— START MATERIAL TO PROCESS —
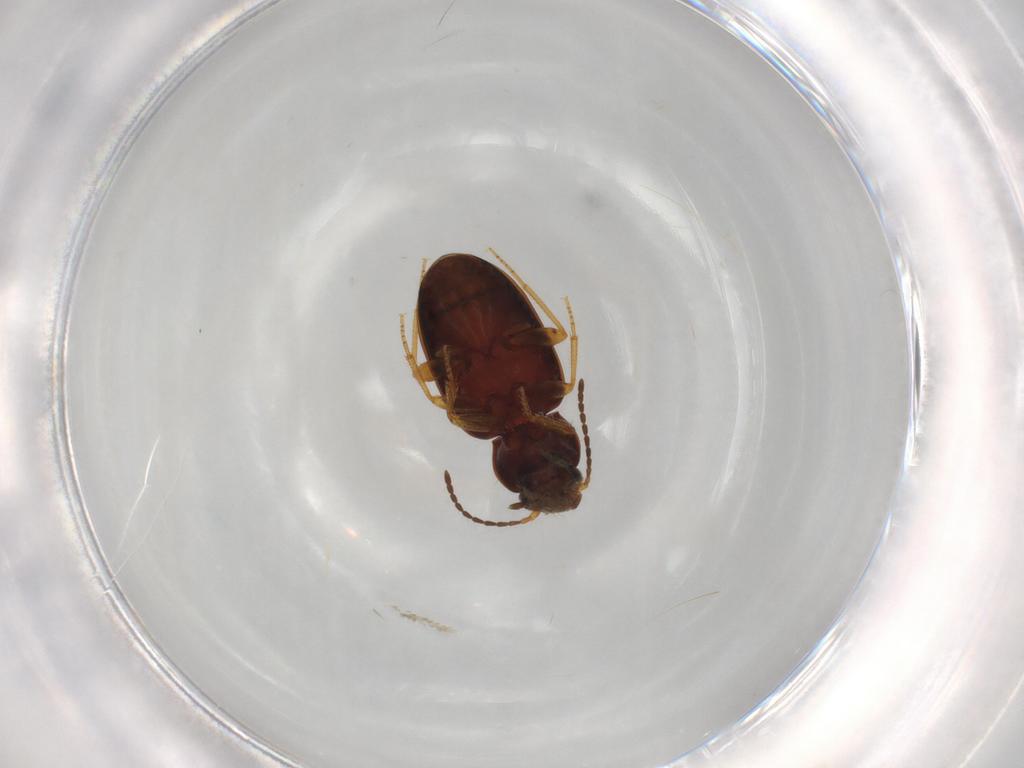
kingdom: Animalia
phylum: Arthropoda
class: Insecta
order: Coleoptera
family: Carabidae
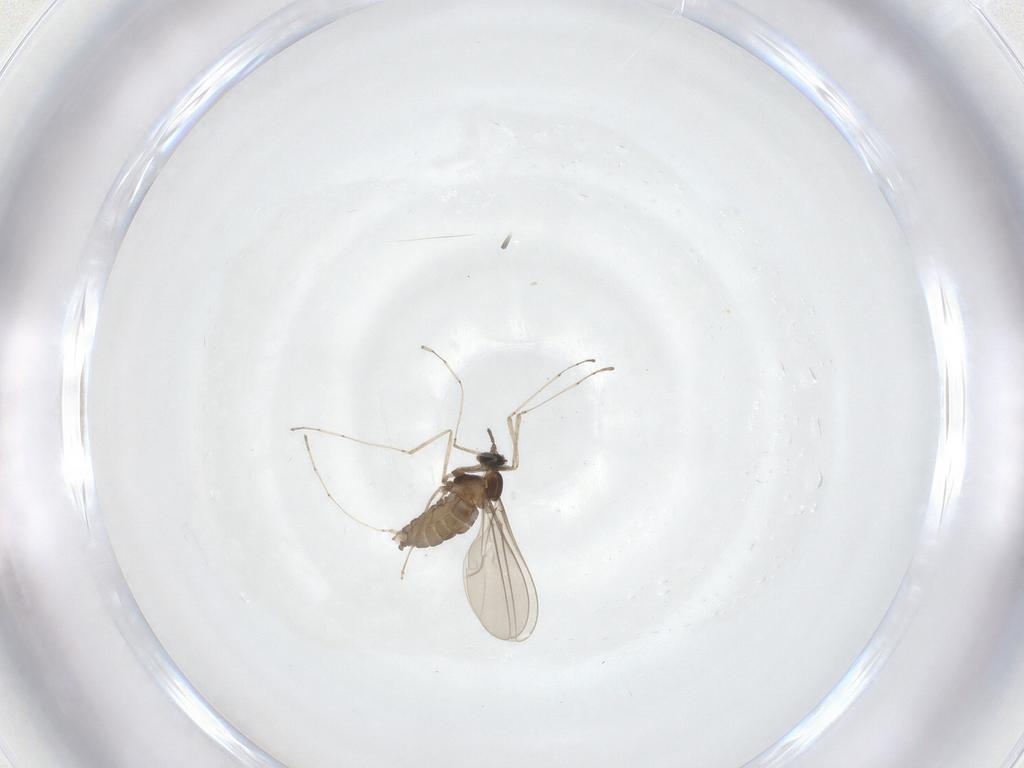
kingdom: Animalia
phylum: Arthropoda
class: Insecta
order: Diptera
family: Cecidomyiidae
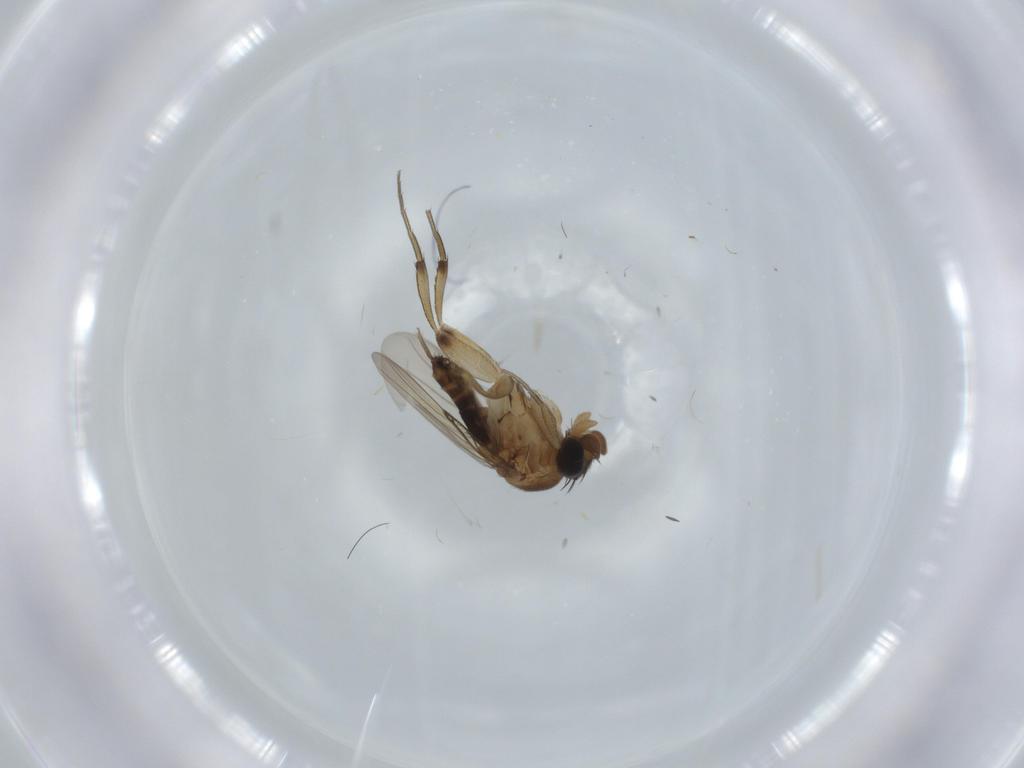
— END MATERIAL TO PROCESS —
> **WRITTEN REQUEST**
Copy every taxonomy line in the data above word for word, and leave the pictures out.

> **THE REPLY**
kingdom: Animalia
phylum: Arthropoda
class: Insecta
order: Coleoptera
family: Carabidae
kingdom: Animalia
phylum: Arthropoda
class: Insecta
order: Diptera
family: Cecidomyiidae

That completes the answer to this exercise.